WHAT TO PRODUCE —
In the research statement below, which archive collection supplied substantial source material for the senior paper "Black Tuesday and the Environmental Switch"?

EXTRACTED TEXT —
:::::

My previous research experience provides intellectual nuance to my research on slavery. During my undergraduate career, I researched the environment, culture, and law. My award-winning senior research paper, “Black Tuesday and the Environmental Switch,” interrogated environmental legislation in Saint Louis, Missouri, during WWII. The archive collection from the League of Women Voters in the State Historical Society of Saint Louis provided substantial source material for my analysis. As I look back on the project, I am struck by the racial and gender contexts that I overlooked. Even the archives available that provided the context for my arguments were heavily gendered and racialized. It was not until I arrived at Rice University as a doctoral student that I began to consider Black feminist thought and praxis. In my graduate career, I incorporate race and gender analysis to unravel the social meanings of identities that influence labor and relationships.

My Women Gender and Sexuality certificate allowed me to learn and utilize methods in counter archiving. As a 2020 research fellow for the Center for the Study of Women, Gender, and Sexuality, I collaborated with interdisciplinary scholars to create knowledge about Civil Rights Activist Fannie Lou Hamer. I used GIS knowledge alongside ‘critical fabulation’ theories through a Black feminist lens to create an imagined route of Hamer’s most famous journeys to the Sunflower County Courthouse in Mississippi. To demonstrate the experience of the journey beyond mere distance, I created an improvised map of a likely bus route for the trip.

Hamer is known for her active resistance, and thus she has always been a central person to consider Black radicalism. One of the first Black radical thinkers I encountered was Martin Delaney. Before my matriculation to Rice, I attended the Library Company of Philadelphia’s Program in African American History (PAAH) weeklong workshop sponsored by the Andrew Mellon Foundation. The culmination of the week of engagement with the Library Company of Philadelphia and the Historical Society of Pennsylvania, I presented research on African American physician activist and writer Martin Delaney. My interrogation into the contexts that compelled Delaney impressed upon me that African Americans did more than acquiescence to the violence of slavery and oppressive institutions.

Thus, resistance and the Black radical tradition are prominent features that I incorporate in analysis and approaches in each stage of my research career. All historians add knowledge to interpretations of the past, and by actively considering the dynamics of power embedded in knowledge, one can create knowledge that refuses silences.

:::::

INFORMATION SHOWN —
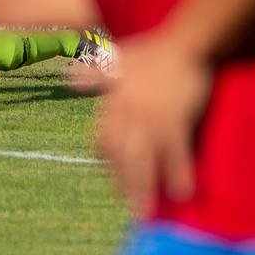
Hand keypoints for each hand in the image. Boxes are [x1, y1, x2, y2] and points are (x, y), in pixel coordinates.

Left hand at [84, 32, 211, 215]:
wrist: (186, 42)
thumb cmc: (154, 50)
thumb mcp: (118, 59)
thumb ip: (96, 74)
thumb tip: (69, 78)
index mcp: (115, 101)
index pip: (103, 138)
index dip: (107, 160)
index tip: (114, 177)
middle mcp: (129, 113)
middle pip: (121, 155)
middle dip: (124, 182)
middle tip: (130, 208)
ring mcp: (152, 119)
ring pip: (143, 159)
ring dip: (143, 187)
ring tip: (145, 212)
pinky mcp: (176, 120)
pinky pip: (175, 153)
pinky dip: (177, 173)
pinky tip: (180, 194)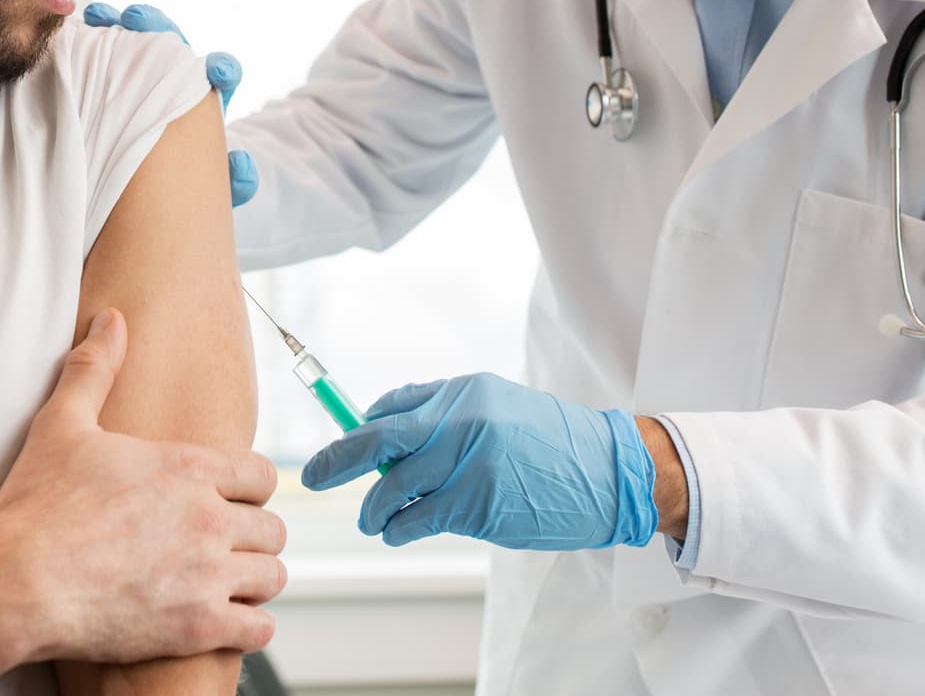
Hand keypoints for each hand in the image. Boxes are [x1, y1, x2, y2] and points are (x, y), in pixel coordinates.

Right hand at [0, 309, 286, 663]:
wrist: (14, 582)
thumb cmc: (35, 506)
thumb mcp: (62, 424)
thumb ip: (94, 368)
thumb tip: (110, 319)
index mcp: (186, 467)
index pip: (261, 474)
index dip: (249, 488)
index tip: (231, 500)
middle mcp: (208, 517)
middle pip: (272, 528)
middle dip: (253, 537)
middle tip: (228, 547)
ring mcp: (206, 574)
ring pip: (273, 577)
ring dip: (254, 581)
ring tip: (229, 586)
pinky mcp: (197, 626)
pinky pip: (257, 630)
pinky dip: (248, 628)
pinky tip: (227, 623)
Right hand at [85, 2, 258, 207]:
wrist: (156, 193)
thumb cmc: (189, 187)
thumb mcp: (213, 189)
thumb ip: (235, 181)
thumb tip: (241, 161)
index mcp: (209, 101)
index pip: (222, 74)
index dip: (222, 68)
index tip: (218, 70)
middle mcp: (179, 80)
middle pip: (174, 43)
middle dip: (159, 26)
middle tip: (137, 19)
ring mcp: (148, 74)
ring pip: (139, 38)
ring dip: (120, 23)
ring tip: (98, 17)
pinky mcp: (119, 74)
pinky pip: (107, 48)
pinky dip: (95, 35)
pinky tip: (77, 29)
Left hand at [300, 372, 657, 550]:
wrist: (610, 472)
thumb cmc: (553, 445)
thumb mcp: (500, 408)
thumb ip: (447, 416)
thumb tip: (386, 428)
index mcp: (464, 392)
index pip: (392, 406)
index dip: (359, 429)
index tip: (342, 446)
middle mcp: (462, 420)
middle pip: (379, 439)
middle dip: (338, 459)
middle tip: (313, 475)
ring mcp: (470, 462)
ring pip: (394, 485)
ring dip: (373, 506)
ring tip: (372, 519)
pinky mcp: (478, 502)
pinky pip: (418, 517)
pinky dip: (398, 527)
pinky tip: (395, 531)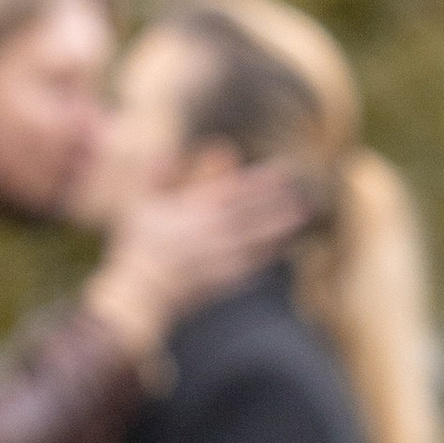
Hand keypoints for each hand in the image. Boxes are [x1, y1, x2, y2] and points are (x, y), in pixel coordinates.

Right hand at [82, 164, 307, 364]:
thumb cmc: (140, 247)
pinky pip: (252, 264)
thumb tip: (165, 151)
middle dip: (278, 199)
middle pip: (252, 212)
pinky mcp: (224, 279)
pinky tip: (285, 245)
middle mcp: (212, 233)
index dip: (261, 182)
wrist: (144, 291)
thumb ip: (156, 176)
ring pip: (258, 237)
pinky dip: (270, 253)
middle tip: (301, 188)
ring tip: (303, 212)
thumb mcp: (142, 206)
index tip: (282, 171)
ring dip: (281, 224)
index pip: (235, 193)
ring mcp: (220, 257)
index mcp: (194, 212)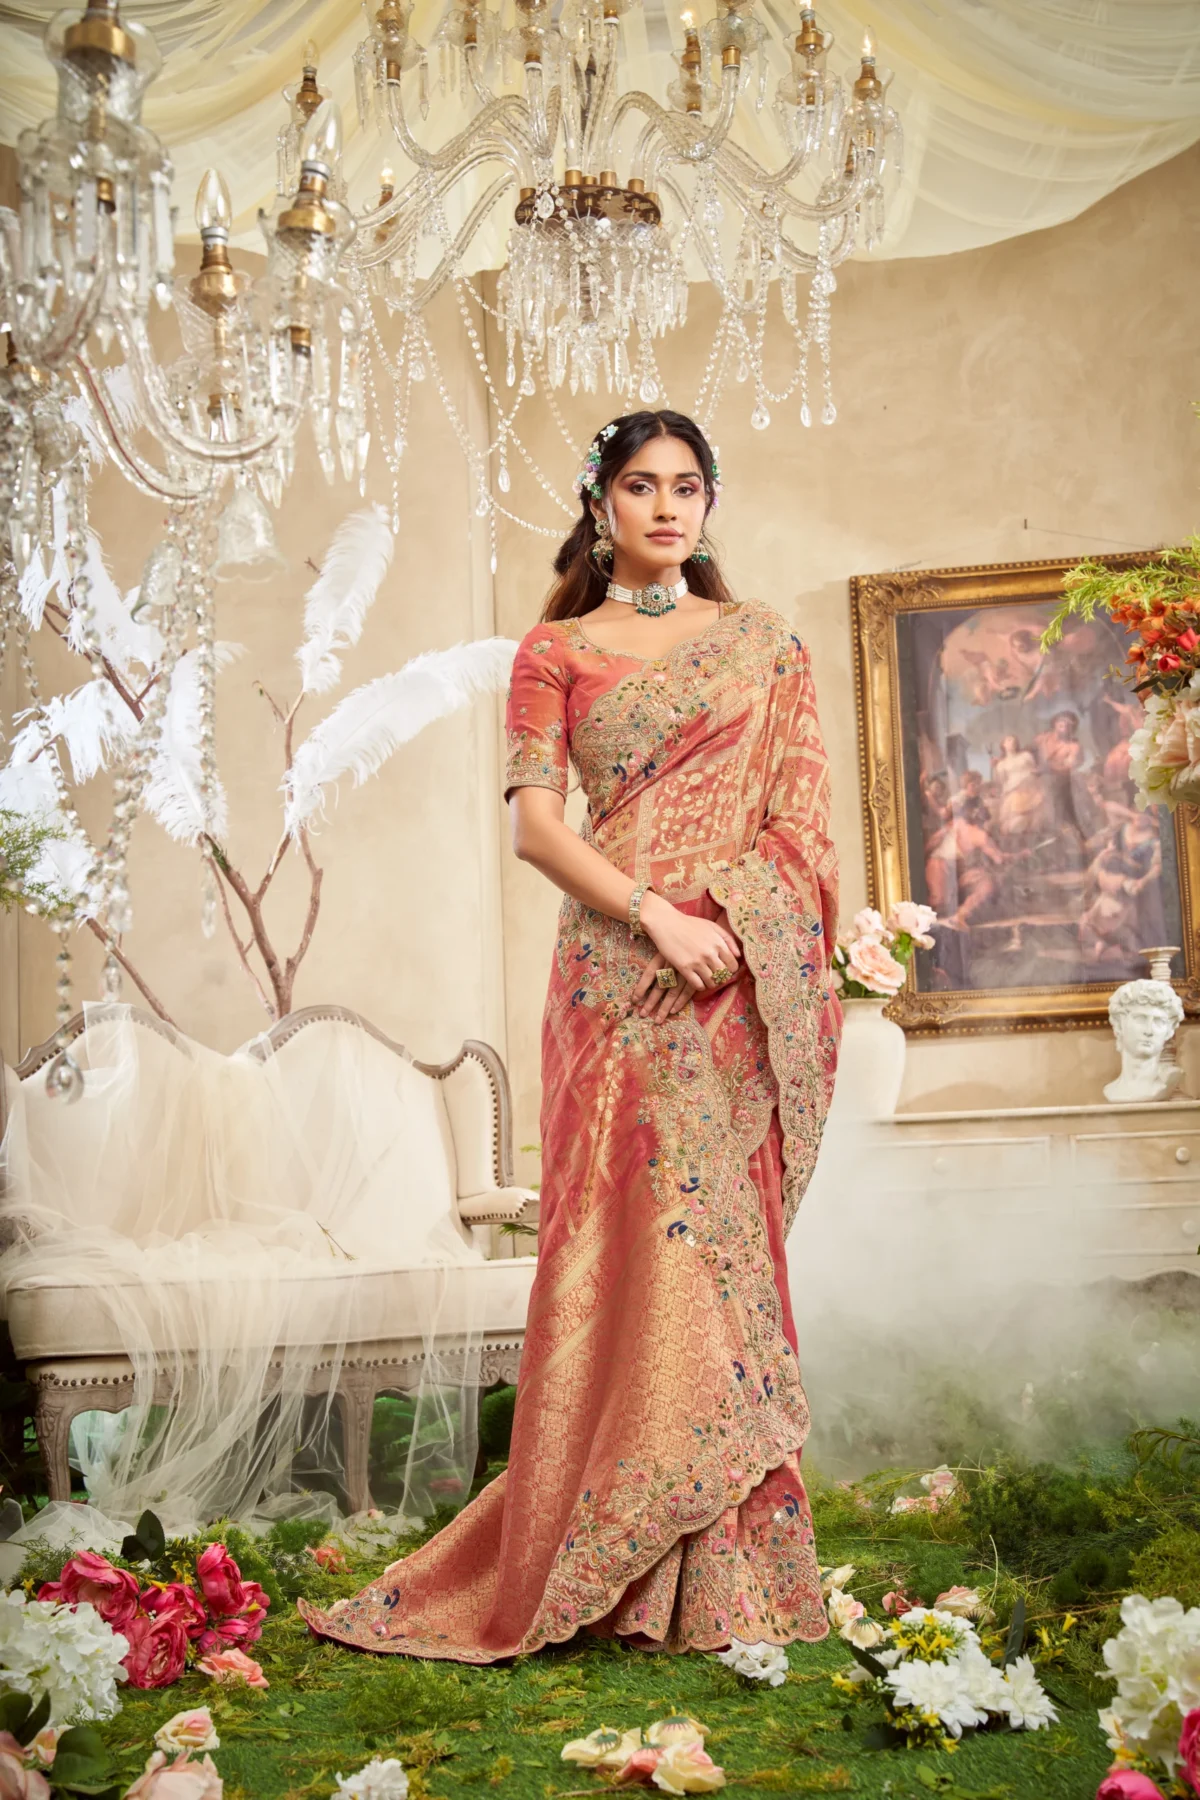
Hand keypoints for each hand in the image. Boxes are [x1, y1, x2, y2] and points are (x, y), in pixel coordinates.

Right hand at [632, 895, 740, 1020]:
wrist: (666, 923)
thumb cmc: (689, 924)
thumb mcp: (711, 926)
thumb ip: (728, 939)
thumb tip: (738, 955)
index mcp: (718, 943)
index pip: (733, 965)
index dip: (730, 970)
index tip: (724, 969)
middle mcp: (710, 954)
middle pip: (723, 975)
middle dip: (721, 977)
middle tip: (715, 975)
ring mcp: (697, 962)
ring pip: (711, 982)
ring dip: (711, 983)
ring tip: (706, 979)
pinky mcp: (684, 968)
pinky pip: (698, 985)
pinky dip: (700, 986)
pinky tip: (697, 981)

:::::

REPLY —
The League of Women Voters collection in the State Historical Society of Saint Louis.